Data Mining, 2015 - Projects

Data Mining

Academic year 2014–2015

Course Projects

For the course project there are three options.

Option 1.

Most students are expected to choose this option, which is to find a topic related to data mining and implement it.

You have a lot of freedom about the type of project. It can be something that interests you. Maybe a facebook or an Android application you might be interested to design and contains topics related to data mining. If you do research, it may be related to your research. Data mining is a quite broad field, so you may find something that would be of interest to you. If you work for a company, it could be something that may be related to your work there.

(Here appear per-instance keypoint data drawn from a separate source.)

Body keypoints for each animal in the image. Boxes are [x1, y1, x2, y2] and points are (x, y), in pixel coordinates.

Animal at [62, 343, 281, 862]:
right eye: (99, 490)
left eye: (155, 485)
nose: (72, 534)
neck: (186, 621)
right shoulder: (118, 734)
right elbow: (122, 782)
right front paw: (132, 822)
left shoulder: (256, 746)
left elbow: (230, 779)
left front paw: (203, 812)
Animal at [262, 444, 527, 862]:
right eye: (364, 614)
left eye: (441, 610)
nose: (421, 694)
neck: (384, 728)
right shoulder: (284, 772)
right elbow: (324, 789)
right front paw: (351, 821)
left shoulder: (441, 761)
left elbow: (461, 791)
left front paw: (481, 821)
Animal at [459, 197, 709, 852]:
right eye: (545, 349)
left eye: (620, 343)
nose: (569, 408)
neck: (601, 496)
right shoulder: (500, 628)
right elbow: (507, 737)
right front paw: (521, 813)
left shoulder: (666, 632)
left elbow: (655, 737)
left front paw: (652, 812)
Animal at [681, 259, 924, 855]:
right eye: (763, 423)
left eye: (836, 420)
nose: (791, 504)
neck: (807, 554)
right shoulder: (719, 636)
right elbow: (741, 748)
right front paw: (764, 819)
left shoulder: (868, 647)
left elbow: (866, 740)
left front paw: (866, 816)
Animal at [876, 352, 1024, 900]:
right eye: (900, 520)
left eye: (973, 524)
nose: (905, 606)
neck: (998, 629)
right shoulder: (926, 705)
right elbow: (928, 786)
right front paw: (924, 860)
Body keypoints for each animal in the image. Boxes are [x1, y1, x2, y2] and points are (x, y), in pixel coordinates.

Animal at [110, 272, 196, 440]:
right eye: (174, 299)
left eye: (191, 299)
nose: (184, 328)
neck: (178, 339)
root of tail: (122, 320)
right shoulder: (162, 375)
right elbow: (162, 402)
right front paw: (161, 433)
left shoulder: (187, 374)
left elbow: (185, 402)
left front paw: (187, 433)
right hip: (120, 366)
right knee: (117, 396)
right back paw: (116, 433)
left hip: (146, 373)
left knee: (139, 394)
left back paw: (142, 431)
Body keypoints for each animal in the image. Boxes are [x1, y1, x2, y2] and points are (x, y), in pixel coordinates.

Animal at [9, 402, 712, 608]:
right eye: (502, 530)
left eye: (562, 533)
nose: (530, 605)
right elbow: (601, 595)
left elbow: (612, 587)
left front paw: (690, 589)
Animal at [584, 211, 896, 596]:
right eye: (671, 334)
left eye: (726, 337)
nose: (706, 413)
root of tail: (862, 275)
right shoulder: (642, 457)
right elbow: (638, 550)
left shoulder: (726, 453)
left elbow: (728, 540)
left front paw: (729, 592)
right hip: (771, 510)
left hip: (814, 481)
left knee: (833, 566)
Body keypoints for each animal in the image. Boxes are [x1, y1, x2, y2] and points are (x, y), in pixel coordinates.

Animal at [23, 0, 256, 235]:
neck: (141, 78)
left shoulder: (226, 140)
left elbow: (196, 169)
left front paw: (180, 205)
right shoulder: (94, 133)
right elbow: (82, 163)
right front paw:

In addition, there is available a very large collection of public datasets from various Italian government bodies. They are very interested to see their data being used and analyzed towards something useful.

The following sites can be starting points as they contain links to a lot of public sites that contain data:

http://www.dati.gov.it
http://www.opendatahub.it

You can search the various sites and see what datasets are available.  As you will see, there are various sources and types of data: real-time traffic data, financement, health, culture, ...

What can these data tell us about a problem and how could we use them to do something useful? Search around the data and come up with a project topic that you find interesting. Of particular interest are topics that combine information from more than one datasets.

For instance, a topic that might be of interest might be to look through the http://www.opencoesione.gov.it web site and find a way (possibly by making combined use with other datasets) to evaluate if public projects are successful, in what regions public funds are being used better or worse, and so on. Actually, there is particular interest of such a topic, which and if the project is interesting there may be the possibility for an internship.

There is a huge number of datasets, try to search around and find an interesting problem.

Except for these public data, you may propose something else. A social-network application, some analysis of twitter data toward a particular problem, and so on.

Another option is, if you have some well-thought ideas that you think can improve the algorithms or techniques that we have covered, to discuss them and try to test them.


Procedure:

First you should find a topic. Then email to the instructor your proposal. He will tell you if it is OK or if it is too easy or too hard, and give you suggestions; if needed you can arrange a meeting to discuss.

If you have problems finding a concrete topic, you can contact the instructor with some general ideas, to close down to a problem together.

 

Option 2.

The second type of project is for students who would are interested in data mining beyond the class, requiring more effort (but also being more fun). The idea is that we will form teams to participate in and try to win some public challenges. Some practical issues about this option:

  • It will be done in groups of size 2 or 3 students (only exceptionally, for a hard challenge, a team of 4 people can be proposed), together with the instructor and maybe some Ph.D. students.
  • The idea is that the students and the instructor will try together to win the challenge (of course the actual work will be done by the students). It is expected that the amount of work for these types of paper is larger than Option 1.
  • Winning at some challenges offer money/fame.
  • The timing depends on the deadlines of the corresponding competitions.
Here is a list of potential projects. Check the individual pages for details, and for any questions ask the instructor. As other challenges come out, this list will be updated. Also if you find some interesting challenge, you can propose it.
  1. ICDM 2015 challenge, Deadline: 24/8/2015
  2. Avito Context Ad Clicks, Deadlines: 21/7/2015 (first submission), 28/7/2015 (final submission)
  3. WSDM challenge, hopefully an interesting challenge will be published here.
  4. TIM Big data challenge, Deadlines: 28/7/2015 (registration), 5/9/2015 (submission). The idea here is to come up with some interesting problem or application that uses data offered by the organizers. Data are becoming available in time, to see what data are available you should register and browse the competition site. For example, in the beginning of June, a description of the available data can be found here.


Procedure:

First be sure that you are interested in investing the time into participating.

Email to the instructor with the challenge that you are interested in and with a proposed team.

The instructor will tell you how if this is fine and how to proceed. Note that each challenge will be assigned to at most one team.

 

Option 3.

This option is for people who are more interested in doing some research in data mining and believe they would enjoy to work more on this on the future. It is more research oriented, and expected to be harder than Option 1, but will provide a better idea of how it is to work on a new problem. Working on this option will require meetings every one or two weeks and will span several months. You should contact the instructor for a topic and he will give you some papers to read. After that, you will discuss, and then fix a problem to work on. Typically, a problem will have both a theoretical and a programming part.